Records supplied START

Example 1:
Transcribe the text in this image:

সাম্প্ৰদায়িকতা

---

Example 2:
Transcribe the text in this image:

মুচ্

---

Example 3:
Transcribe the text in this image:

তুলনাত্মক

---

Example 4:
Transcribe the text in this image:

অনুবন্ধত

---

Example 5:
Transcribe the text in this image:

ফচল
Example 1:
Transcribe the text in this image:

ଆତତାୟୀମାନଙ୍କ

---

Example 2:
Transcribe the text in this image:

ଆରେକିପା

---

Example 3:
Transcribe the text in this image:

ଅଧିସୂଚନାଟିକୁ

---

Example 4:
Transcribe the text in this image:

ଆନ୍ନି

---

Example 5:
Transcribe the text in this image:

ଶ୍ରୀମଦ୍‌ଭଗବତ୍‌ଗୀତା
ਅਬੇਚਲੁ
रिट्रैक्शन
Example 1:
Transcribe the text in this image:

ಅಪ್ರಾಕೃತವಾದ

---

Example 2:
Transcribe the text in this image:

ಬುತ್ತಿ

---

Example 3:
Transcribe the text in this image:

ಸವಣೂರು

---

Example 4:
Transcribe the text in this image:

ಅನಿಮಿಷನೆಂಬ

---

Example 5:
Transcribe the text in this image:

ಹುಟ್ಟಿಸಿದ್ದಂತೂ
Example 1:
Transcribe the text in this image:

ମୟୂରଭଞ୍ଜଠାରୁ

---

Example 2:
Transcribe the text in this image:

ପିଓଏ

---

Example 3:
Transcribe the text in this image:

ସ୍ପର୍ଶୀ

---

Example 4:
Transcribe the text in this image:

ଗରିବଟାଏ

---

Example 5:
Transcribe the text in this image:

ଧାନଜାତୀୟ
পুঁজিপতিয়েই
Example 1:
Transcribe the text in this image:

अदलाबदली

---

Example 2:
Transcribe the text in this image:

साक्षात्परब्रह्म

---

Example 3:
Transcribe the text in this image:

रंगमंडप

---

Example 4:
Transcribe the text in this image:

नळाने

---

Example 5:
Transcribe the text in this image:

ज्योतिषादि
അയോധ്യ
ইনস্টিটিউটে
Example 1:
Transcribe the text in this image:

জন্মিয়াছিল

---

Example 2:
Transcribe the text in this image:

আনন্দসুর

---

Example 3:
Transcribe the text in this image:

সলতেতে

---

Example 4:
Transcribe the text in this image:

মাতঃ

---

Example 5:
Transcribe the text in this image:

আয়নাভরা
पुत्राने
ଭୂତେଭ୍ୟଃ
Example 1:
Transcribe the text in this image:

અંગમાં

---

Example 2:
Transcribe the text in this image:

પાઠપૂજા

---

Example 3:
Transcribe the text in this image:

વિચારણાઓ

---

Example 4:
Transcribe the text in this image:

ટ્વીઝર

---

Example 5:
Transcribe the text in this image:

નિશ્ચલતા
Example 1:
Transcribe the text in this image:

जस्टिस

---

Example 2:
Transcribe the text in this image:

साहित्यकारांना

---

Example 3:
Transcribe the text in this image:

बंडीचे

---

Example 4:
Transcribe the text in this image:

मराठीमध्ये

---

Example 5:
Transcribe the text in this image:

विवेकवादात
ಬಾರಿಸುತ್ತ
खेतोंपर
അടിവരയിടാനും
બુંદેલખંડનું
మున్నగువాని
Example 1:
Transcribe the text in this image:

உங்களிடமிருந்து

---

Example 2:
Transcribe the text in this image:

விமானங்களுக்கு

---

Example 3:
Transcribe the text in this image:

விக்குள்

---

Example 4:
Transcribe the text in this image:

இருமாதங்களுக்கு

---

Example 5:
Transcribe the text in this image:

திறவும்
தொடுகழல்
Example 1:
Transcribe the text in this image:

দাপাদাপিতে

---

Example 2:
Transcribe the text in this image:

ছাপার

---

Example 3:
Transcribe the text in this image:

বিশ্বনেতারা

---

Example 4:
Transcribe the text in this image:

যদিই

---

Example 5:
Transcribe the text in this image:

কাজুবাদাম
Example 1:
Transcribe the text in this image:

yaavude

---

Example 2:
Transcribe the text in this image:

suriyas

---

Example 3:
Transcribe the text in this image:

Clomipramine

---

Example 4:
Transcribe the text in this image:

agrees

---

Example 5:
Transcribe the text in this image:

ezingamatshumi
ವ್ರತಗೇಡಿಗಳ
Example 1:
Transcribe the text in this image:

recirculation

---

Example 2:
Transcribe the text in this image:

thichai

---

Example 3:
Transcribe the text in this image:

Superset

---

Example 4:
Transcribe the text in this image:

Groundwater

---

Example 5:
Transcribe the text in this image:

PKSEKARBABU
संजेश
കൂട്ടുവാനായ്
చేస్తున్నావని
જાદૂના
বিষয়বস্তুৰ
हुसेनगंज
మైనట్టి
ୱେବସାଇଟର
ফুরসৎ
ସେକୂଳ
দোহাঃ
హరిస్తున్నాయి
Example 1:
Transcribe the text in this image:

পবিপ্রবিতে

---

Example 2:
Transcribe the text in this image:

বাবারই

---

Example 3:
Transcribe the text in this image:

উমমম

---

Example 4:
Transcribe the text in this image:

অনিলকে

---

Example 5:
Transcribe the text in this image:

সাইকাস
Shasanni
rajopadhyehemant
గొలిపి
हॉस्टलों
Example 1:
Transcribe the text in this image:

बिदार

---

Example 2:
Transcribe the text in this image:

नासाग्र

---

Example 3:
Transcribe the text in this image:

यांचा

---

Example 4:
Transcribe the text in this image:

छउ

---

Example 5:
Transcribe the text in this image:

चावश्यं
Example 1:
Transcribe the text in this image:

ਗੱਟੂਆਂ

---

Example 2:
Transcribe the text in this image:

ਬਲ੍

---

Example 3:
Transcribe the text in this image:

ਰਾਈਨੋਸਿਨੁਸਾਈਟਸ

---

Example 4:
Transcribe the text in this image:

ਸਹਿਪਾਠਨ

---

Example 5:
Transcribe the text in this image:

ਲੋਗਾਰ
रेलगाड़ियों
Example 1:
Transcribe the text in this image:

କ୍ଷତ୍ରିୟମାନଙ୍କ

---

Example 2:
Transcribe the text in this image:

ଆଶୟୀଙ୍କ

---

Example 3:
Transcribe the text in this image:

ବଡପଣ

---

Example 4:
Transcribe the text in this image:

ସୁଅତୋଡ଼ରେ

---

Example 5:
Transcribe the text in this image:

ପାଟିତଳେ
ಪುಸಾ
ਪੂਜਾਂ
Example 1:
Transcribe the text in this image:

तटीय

Records supplied END

Output the full listing again, exactly as it stands above.

Example 1:
Transcribe the text in this image:

সাম্প্ৰদায়িকতা

---

Example 2:
Transcribe the text in this image:

মুচ্

---

Example 3:
Transcribe the text in this image:

তুলনাত্মক

---

Example 4:
Transcribe the text in this image:

অনুবন্ধত

---

Example 5:
Transcribe the text in this image:

ফচল
Example 1:
Transcribe the text in this image:

ଆତତାୟୀମାନଙ୍କ

---

Example 2:
Transcribe the text in this image:

ଆରେକିପା

---

Example 3:
Transcribe the text in this image:

ଅଧିସୂଚନାଟିକୁ

---

Example 4:
Transcribe the text in this image:

ଆନ୍ନି

---

Example 5:
Transcribe the text in this image:

ଶ୍ରୀମଦ୍‌ଭଗବତ୍‌ଗୀତା
ਅਬੇਚਲੁ
रिट्रैक्शन
Example 1:
Transcribe the text in this image:

ಅಪ್ರಾಕೃತವಾದ

---

Example 2:
Transcribe the text in this image:

ಬುತ್ತಿ

---

Example 3:
Transcribe the text in this image:

ಸವಣೂರು

---

Example 4:
Transcribe the text in this image:

ಅನಿಮಿಷನೆಂಬ

---

Example 5:
Transcribe the text in this image:

ಹುಟ್ಟಿಸಿದ್ದಂತೂ
Example 1:
Transcribe the text in this image:

ମୟୂରଭଞ୍ଜଠାରୁ

---

Example 2:
Transcribe the text in this image:

ପିଓଏ

---

Example 3:
Transcribe the text in this image:

ସ୍ପର୍ଶୀ

---

Example 4:
Transcribe the text in this image:

ଗରିବଟାଏ

---

Example 5:
Transcribe the text in this image:

ଧାନଜାତୀୟ
পুঁজিপতিয়েই
Example 1:
Transcribe the text in this image:

अदलाबदली

---

Example 2:
Transcribe the text in this image:

साक्षात्परब्रह्म

---

Example 3:
Transcribe the text in this image:

रंगमंडप

---

Example 4:
Transcribe the text in this image:

नळाने

---

Example 5:
Transcribe the text in this image:

ज्योतिषादि
അയോധ്യ
ইনস্টিটিউটে
Example 1:
Transcribe the text in this image:

জন্মিয়াছিল

---

Example 2:
Transcribe the text in this image:

আনন্দসুর

---

Example 3:
Transcribe the text in this image:

সলতেতে

---

Example 4:
Transcribe the text in this image:

মাতঃ

---

Example 5:
Transcribe the text in this image:

আয়নাভরা
पुत्राने
ଭୂତେଭ୍ୟଃ
Example 1:
Transcribe the text in this image:

અંગમાં

---

Example 2:
Transcribe the text in this image:

પાઠપૂજા

---

Example 3:
Transcribe the text in this image:

વિચારણાઓ

---

Example 4:
Transcribe the text in this image:

ટ્વીઝર

---

Example 5:
Transcribe the text in this image:

નિશ્ચલતા
Example 1:
Transcribe the text in this image:

जस्टिस

---

Example 2:
Transcribe the text in this image:

साहित्यकारांना

---

Example 3:
Transcribe the text in this image:

बंडीचे

---

Example 4:
Transcribe the text in this image:

मराठीमध्ये

---

Example 5:
Transcribe the text in this image:

विवेकवादात
ಬಾರಿಸುತ್ತ
खेतोंपर
അടിവരയിടാനും
બુંદેલખંડનું
మున్నగువాని
Example 1:
Transcribe the text in this image:

உங்களிடமிருந்து

---

Example 2:
Transcribe the text in this image:

விமானங்களுக்கு

---

Example 3:
Transcribe the text in this image:

விக்குள்

---

Example 4:
Transcribe the text in this image:

இருமாதங்களுக்கு

---

Example 5:
Transcribe the text in this image:

திறவும்
தொடுகழல்
Example 1:
Transcribe the text in this image:

দাপাদাপিতে

---

Example 2:
Transcribe the text in this image:

ছাপার

---

Example 3:
Transcribe the text in this image:

বিশ্বনেতারা

---

Example 4:
Transcribe the text in this image:

যদিই

---

Example 5:
Transcribe the text in this image:

কাজুবাদাম
Example 1:
Transcribe the text in this image:

yaavude

---

Example 2:
Transcribe the text in this image:

suriyas

---

Example 3:
Transcribe the text in this image:

Clomipramine

---

Example 4:
Transcribe the text in this image:

agrees

---

Example 5:
Transcribe the text in this image:

ezingamatshumi
ವ್ರತಗೇಡಿಗಳ
Example 1:
Transcribe the text in this image:

recirculation

---

Example 2:
Transcribe the text in this image:

thichai

---

Example 3:
Transcribe the text in this image:

Superset

---

Example 4:
Transcribe the text in this image:

Groundwater

---

Example 5:
Transcribe the text in this image:

PKSEKARBABU
संजेश
കൂട്ടുവാനായ്
చేస్తున్నావని
જાદૂના
বিষয়বস্তুৰ
हुसेनगंज
మైనట్టి
ୱେବସାଇଟର
ফুরসৎ
ସେକୂଳ
দোহাঃ
హరిస్తున్నాయి
Example 1:
Transcribe the text in this image:

পবিপ্রবিতে

---

Example 2:
Transcribe the text in this image:

বাবারই

---

Example 3:
Transcribe the text in this image:

উমমম

---

Example 4:
Transcribe the text in this image:

অনিলকে

---

Example 5:
Transcribe the text in this image:

সাইকাস
Shasanni
rajopadhyehemant
గొలిపి
हॉस्टलों
Example 1:
Transcribe the text in this image:

बिदार

---

Example 2:
Transcribe the text in this image:

नासाग्र

---

Example 3:
Transcribe the text in this image:

यांचा

---

Example 4:
Transcribe the text in this image:

छउ

---

Example 5:
Transcribe the text in this image:

चावश्यं
Example 1:
Transcribe the text in this image:

ਗੱਟੂਆਂ

---

Example 2:
Transcribe the text in this image:

ਬਲ੍

---

Example 3:
Transcribe the text in this image:

ਰਾਈਨੋਸਿਨੁਸਾਈਟਸ

---

Example 4:
Transcribe the text in this image:

ਸਹਿਪਾਠਨ

---

Example 5:
Transcribe the text in this image:

ਲੋਗਾਰ
रेलगाड़ियों
Example 1:
Transcribe the text in this image:

କ୍ଷତ୍ରିୟମାନଙ୍କ

---

Example 2:
Transcribe the text in this image:

ଆଶୟୀଙ୍କ

---

Example 3:
Transcribe the text in this image:

ବଡପଣ

---

Example 4:
Transcribe the text in this image:

ସୁଅତୋଡ଼ରେ

---

Example 5:
Transcribe the text in this image:

ପାଟିତଳେ
ಪುಸಾ
ਪੂਜਾਂ
Example 1:
Transcribe the text in this image:

तटीय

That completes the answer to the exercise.